- RECORD SET -
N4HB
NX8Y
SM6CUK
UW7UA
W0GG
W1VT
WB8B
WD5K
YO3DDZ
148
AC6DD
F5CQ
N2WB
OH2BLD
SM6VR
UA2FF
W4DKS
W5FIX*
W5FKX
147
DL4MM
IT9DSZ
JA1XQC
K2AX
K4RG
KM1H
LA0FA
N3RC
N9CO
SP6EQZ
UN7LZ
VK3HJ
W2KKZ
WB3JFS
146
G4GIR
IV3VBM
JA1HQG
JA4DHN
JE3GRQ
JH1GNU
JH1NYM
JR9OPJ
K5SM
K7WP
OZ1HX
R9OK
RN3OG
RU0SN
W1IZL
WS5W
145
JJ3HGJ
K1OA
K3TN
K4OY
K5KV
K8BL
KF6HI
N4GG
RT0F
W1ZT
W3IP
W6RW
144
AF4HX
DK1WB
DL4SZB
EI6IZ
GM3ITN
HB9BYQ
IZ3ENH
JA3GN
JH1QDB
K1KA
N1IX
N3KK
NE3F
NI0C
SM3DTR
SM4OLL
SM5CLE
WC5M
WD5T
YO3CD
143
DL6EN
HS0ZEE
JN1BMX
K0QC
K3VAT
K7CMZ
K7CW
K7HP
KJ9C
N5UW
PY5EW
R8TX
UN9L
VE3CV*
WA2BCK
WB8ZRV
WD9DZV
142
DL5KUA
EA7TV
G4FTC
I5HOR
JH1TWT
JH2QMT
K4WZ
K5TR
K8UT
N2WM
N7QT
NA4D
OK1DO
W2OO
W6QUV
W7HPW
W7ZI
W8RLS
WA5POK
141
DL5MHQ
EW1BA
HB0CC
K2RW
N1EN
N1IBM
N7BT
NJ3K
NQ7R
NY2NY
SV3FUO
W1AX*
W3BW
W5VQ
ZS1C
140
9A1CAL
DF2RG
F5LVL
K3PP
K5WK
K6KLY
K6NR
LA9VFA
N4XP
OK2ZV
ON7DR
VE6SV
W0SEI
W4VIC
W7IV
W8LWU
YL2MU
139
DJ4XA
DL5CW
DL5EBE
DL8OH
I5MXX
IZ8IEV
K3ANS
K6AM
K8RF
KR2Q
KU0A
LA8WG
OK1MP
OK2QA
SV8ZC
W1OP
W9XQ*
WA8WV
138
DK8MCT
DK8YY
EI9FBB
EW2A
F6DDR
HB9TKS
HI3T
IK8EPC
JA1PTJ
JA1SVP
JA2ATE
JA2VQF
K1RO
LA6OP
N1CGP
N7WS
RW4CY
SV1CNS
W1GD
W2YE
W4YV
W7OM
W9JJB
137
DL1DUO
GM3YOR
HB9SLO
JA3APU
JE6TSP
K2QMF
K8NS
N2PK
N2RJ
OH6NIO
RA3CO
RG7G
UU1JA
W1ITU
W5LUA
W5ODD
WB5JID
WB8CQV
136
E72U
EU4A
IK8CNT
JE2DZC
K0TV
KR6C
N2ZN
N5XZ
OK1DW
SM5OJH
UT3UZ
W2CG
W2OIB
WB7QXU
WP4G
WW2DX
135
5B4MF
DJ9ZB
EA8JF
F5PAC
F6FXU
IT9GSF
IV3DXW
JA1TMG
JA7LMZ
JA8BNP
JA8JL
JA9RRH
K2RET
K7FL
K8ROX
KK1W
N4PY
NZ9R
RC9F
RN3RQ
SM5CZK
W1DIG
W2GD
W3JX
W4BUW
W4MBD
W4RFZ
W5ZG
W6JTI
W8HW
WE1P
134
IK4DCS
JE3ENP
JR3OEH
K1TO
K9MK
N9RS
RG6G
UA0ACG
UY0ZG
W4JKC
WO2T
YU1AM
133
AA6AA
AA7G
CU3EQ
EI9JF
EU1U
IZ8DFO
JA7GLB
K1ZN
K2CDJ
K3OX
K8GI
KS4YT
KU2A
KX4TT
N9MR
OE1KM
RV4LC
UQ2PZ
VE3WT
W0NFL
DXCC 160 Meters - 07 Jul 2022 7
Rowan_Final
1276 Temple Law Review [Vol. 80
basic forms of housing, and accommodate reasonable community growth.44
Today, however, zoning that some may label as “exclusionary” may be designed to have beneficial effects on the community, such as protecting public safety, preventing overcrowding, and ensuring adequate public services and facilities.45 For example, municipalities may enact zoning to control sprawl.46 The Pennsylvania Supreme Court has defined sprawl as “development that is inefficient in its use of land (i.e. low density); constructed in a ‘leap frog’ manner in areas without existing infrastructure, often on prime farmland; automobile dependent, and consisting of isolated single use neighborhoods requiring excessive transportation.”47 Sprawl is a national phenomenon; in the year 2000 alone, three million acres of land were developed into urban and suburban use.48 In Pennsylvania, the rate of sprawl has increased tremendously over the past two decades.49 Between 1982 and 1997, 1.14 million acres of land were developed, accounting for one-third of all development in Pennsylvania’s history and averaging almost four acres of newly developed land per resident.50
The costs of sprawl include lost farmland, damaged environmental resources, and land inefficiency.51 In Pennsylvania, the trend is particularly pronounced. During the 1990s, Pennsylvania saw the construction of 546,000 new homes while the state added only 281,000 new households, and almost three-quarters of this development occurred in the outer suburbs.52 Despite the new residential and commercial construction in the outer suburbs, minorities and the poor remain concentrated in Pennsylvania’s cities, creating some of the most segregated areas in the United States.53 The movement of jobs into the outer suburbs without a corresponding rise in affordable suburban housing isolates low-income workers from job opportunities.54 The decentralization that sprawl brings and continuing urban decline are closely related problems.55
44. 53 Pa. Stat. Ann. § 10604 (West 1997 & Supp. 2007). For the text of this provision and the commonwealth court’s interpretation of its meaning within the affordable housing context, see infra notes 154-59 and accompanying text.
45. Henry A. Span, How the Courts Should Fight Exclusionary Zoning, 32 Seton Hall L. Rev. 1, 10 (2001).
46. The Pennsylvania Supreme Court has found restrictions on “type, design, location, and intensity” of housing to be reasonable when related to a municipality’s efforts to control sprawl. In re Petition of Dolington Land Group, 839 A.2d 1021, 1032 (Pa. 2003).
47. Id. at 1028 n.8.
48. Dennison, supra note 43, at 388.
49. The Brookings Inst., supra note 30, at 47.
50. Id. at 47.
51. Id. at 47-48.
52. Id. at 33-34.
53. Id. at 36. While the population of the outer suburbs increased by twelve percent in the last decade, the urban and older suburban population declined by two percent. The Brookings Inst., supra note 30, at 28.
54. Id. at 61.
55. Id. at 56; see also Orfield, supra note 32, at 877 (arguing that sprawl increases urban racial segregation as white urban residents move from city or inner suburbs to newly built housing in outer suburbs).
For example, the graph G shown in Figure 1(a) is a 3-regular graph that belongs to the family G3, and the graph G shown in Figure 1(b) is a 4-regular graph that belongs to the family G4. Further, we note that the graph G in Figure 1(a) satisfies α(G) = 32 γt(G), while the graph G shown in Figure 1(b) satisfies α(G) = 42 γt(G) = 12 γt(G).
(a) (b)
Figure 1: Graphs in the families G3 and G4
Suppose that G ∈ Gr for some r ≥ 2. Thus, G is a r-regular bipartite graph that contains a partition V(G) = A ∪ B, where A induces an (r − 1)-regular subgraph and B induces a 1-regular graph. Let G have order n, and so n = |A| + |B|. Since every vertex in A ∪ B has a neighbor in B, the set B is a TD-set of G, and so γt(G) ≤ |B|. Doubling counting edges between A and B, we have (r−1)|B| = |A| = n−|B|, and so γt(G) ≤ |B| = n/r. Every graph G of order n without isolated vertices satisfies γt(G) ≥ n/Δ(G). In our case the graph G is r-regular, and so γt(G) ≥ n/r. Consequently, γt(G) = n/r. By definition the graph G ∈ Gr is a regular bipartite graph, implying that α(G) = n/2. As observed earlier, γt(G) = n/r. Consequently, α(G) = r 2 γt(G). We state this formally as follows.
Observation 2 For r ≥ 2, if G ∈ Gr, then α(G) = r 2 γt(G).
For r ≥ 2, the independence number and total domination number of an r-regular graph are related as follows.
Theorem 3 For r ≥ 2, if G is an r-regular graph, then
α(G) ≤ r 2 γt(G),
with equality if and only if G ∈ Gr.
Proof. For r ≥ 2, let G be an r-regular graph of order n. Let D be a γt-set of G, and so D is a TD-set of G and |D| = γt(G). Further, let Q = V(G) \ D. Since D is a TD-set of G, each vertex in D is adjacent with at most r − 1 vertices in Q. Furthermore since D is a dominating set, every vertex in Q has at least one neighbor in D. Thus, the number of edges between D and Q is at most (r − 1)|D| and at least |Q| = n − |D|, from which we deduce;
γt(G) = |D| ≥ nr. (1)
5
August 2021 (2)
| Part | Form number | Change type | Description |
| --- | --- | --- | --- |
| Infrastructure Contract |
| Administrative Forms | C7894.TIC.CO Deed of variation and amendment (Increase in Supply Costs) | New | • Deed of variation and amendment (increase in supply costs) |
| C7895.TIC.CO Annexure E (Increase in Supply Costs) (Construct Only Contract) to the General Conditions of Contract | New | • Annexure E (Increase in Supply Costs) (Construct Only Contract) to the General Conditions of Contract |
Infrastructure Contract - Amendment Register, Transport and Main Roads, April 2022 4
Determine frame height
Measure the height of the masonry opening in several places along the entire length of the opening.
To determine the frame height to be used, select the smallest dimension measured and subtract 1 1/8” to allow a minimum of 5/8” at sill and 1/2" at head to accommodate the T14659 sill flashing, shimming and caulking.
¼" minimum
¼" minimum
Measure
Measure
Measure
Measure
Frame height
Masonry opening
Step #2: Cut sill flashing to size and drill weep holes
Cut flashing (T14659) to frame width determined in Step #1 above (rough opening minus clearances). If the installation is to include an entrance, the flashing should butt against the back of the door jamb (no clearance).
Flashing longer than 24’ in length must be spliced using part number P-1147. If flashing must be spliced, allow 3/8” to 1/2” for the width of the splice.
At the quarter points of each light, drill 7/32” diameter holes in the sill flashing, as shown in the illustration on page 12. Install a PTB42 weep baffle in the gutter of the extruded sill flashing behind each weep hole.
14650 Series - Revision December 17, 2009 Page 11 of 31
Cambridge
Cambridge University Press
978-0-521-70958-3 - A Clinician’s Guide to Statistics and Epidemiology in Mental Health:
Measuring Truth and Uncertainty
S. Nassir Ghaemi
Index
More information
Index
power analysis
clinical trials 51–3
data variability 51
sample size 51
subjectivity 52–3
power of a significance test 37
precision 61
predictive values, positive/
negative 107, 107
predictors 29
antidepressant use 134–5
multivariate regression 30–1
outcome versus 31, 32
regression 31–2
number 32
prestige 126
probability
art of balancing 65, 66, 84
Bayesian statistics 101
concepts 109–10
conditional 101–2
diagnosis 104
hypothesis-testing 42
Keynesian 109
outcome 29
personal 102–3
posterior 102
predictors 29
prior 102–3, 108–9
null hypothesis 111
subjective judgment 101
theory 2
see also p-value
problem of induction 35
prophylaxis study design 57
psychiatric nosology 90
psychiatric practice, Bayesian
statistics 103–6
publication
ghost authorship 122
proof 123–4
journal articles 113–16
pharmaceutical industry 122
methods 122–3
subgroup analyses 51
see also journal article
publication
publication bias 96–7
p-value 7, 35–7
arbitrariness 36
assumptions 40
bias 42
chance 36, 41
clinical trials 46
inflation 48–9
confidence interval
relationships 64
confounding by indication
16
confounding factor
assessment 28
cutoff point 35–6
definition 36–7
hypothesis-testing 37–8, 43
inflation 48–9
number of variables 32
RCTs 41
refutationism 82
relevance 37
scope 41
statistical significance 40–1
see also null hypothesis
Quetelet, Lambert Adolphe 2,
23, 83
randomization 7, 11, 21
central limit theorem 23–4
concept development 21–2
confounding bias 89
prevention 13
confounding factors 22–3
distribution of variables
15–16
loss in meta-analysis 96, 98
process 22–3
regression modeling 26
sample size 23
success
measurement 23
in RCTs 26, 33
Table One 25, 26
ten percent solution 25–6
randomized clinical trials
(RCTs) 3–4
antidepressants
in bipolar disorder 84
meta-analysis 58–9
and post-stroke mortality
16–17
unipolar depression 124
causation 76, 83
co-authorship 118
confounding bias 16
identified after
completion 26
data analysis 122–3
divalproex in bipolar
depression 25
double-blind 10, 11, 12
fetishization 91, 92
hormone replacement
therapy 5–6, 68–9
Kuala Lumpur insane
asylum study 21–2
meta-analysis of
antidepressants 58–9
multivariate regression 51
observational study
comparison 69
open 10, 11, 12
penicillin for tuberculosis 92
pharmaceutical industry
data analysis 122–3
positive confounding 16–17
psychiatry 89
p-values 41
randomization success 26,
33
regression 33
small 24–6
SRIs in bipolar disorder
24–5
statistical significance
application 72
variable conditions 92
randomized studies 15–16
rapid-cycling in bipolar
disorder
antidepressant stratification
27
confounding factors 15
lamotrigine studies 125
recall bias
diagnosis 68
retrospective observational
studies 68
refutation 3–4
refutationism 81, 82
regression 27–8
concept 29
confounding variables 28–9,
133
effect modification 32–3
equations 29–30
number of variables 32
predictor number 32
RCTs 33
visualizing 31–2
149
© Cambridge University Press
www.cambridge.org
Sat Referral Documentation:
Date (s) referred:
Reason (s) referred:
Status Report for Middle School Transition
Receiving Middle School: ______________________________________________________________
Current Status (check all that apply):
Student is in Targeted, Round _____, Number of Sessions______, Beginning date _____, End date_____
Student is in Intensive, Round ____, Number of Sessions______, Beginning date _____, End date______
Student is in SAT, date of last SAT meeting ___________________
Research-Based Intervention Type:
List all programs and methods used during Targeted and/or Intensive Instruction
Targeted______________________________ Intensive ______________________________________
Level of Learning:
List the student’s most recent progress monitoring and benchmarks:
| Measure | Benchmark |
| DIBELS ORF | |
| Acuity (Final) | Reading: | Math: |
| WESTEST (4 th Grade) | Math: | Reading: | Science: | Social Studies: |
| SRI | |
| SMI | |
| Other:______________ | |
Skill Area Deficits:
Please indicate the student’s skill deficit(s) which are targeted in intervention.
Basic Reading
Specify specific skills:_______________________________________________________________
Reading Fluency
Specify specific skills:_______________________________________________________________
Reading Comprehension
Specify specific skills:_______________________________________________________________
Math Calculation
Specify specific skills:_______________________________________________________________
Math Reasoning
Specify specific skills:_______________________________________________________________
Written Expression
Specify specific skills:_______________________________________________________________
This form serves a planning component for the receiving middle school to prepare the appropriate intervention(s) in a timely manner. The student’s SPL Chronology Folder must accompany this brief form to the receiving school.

- WHAT YOU NEED TO DO -
Only the lines above from the one with "assessment 28" up to and including the one with "Kuala Lumpur insane" should be repeated, exactly as written.

- RESPONSE TO THIS TASK -
assessment 28
cutoff point 35–6
definition 36–7
hypothesis-testing 37–8, 43
inflation 48–9
number of variables 32
RCTs 41
refutationism 82
relevance 37
scope 41
statistical significance 40–1
see also null hypothesis
Quetelet, Lambert Adolphe 2,
23, 83
randomization 7, 11, 21
central limit theorem 23–4
concept development 21–2
confounding bias 89
prevention 13
confounding factors 22–3
distribution of variables
15–16
loss in meta-analysis 96, 98
process 22–3
regression modeling 26
sample size 23
success
measurement 23
in RCTs 26, 33
Table One 25, 26
ten percent solution 25–6
randomized clinical trials
(RCTs) 3–4
antidepressants
in bipolar disorder 84
meta-analysis 58–9
and post-stroke mortality
16–17
unipolar depression 124
causation 76, 83
co-authorship 118
confounding bias 16
identified after
completion 26
data analysis 122–3
divalproex in bipolar
depression 25
double-blind 10, 11, 12
fetishization 91, 92
hormone replacement
therapy 5–6, 68–9
Kuala Lumpur insane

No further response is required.